··· Provided information
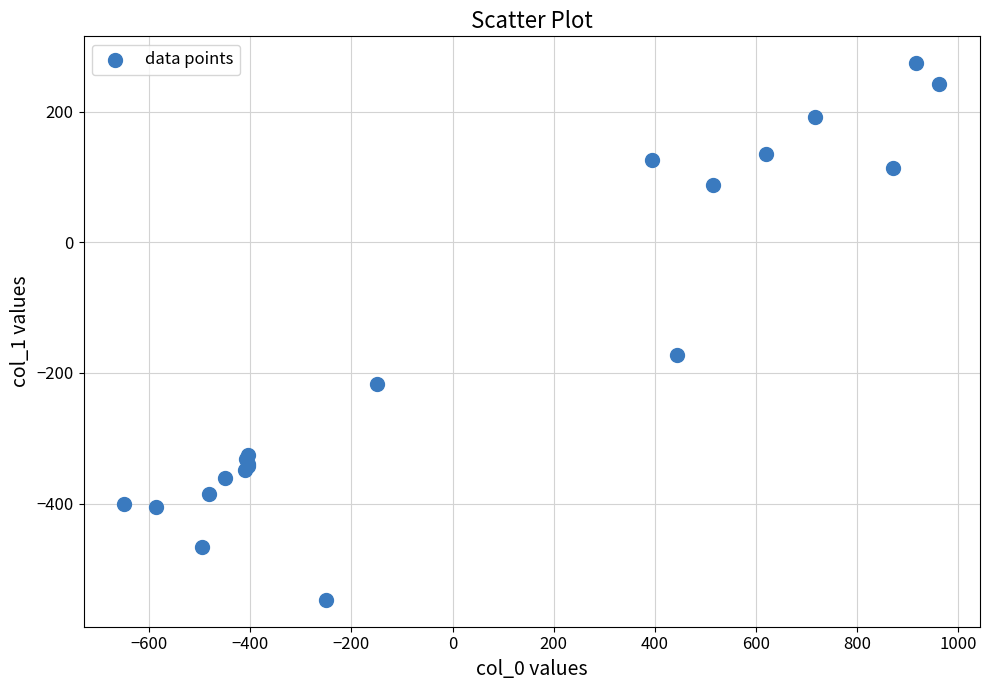

What Y value in the scatter plot is closest to -136?

-173.1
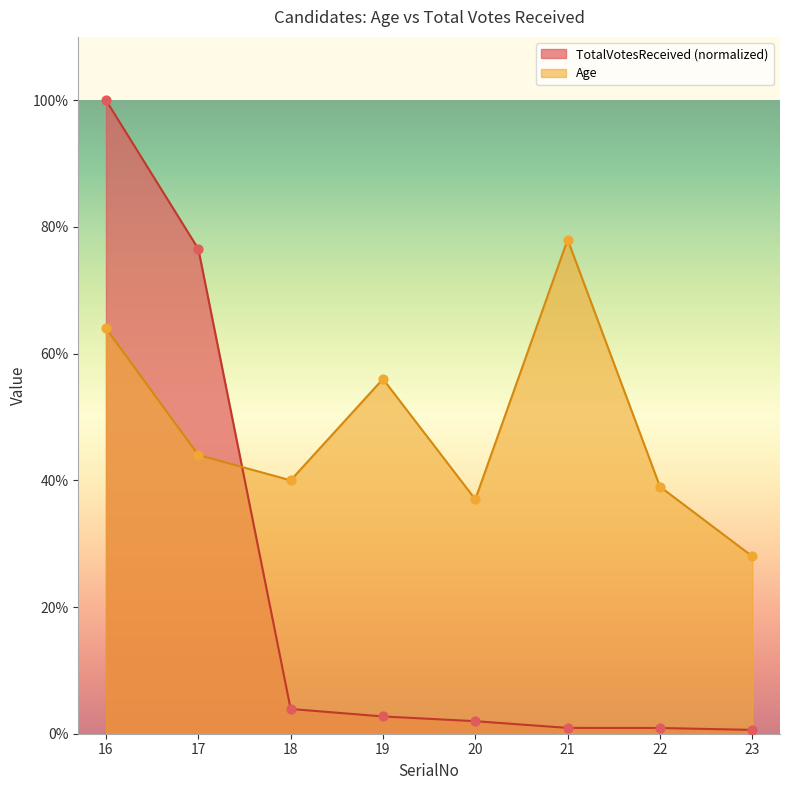

Which series reaches the minimum Y coordinate?

TotalVotesReceived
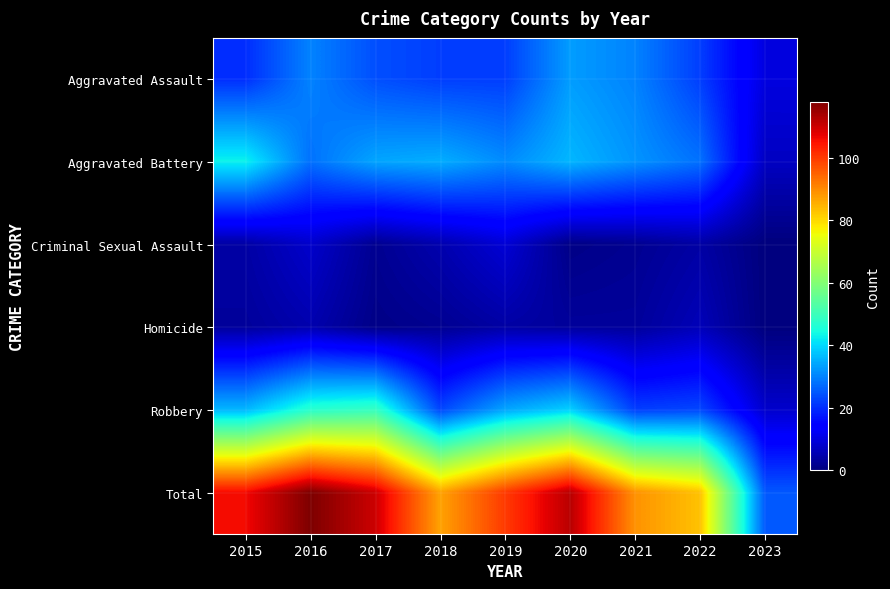

Reading left to right, extract all data points from this chart.

Aggravated Assault: 2015=20	2016=30	2017=24	2018=22	2019=22	2020=33	2021=30	2022=22	2023=10
Aggravated Battery: 2015=43	2016=28	2017=34	2018=35	2019=31	2020=36	2021=32	2022=28	2023=7
Criminal Sexual Assault: 2015=4	2016=8	2017=2	2018=5	2019=9	2020=1	2021=2	2022=4	2023=0
Homicide: 2015=3	2016=5	2017=1	2018=2	2019=4	2020=3	2021=3	2022=6	2023=0
Robbery: 2015=36	2016=47	2017=49	2018=23	2019=34	2020=39	2021=22	2022=23	2023=8
Total: 2015=106	2016=118	2017=110	2018=87	2019=100	2020=112	2021=89	2022=83	2023=25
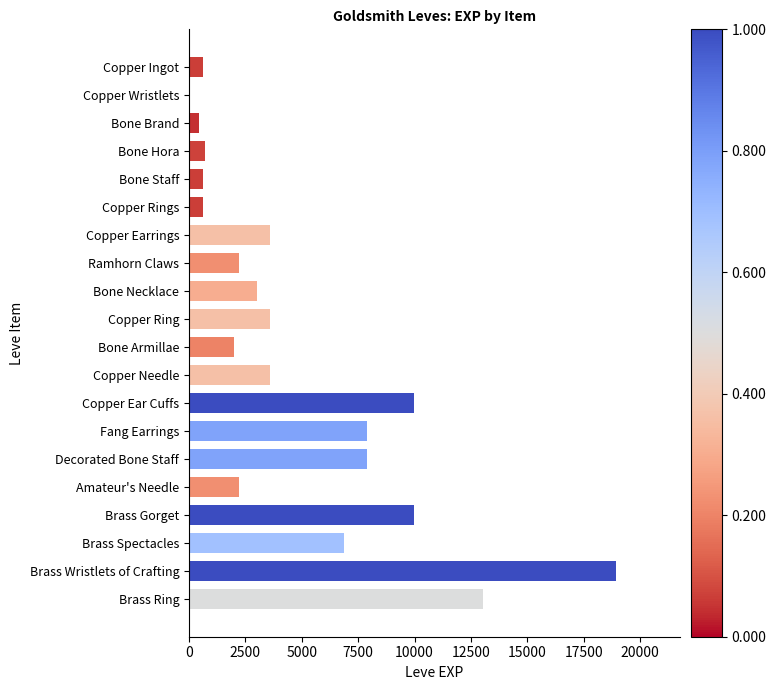

What is the greatest value displayed?

18910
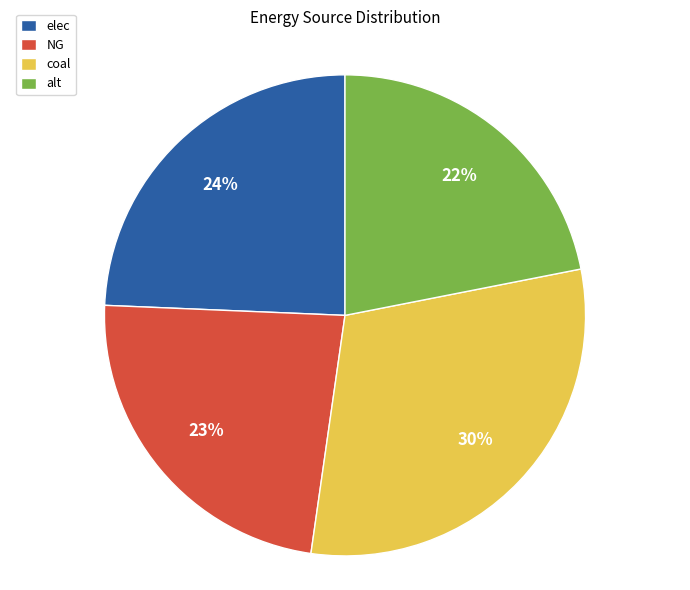

Does NG account for over 50% of the chart?

No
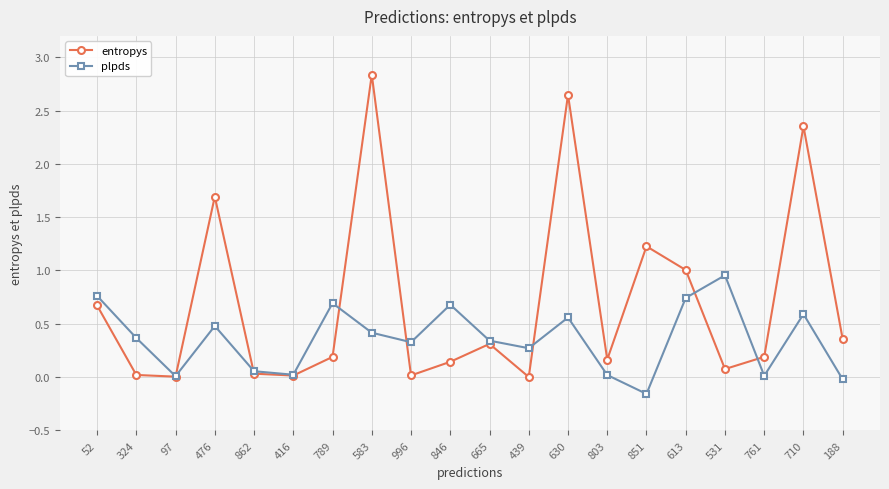

List the series in order of their overall mean, lowest first.

plpds, entropys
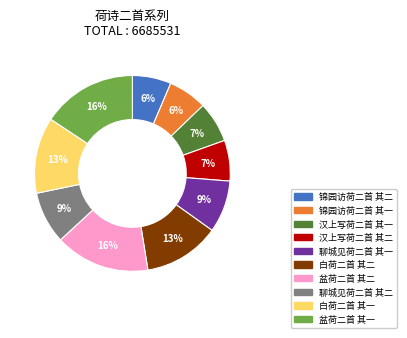

Is the sum of 盆荷二首 其二 and 聊城见荷二首 其二 greater than half?

No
······
Assignment:
Copy the data above verbatim, starting at the line that contains "Is the sum of" and ending with the last line of the data, both ends included.

Answer space:
Is the sum of 盆荷二首 其二 and 聊城见荷二首 其二 greater than half?

No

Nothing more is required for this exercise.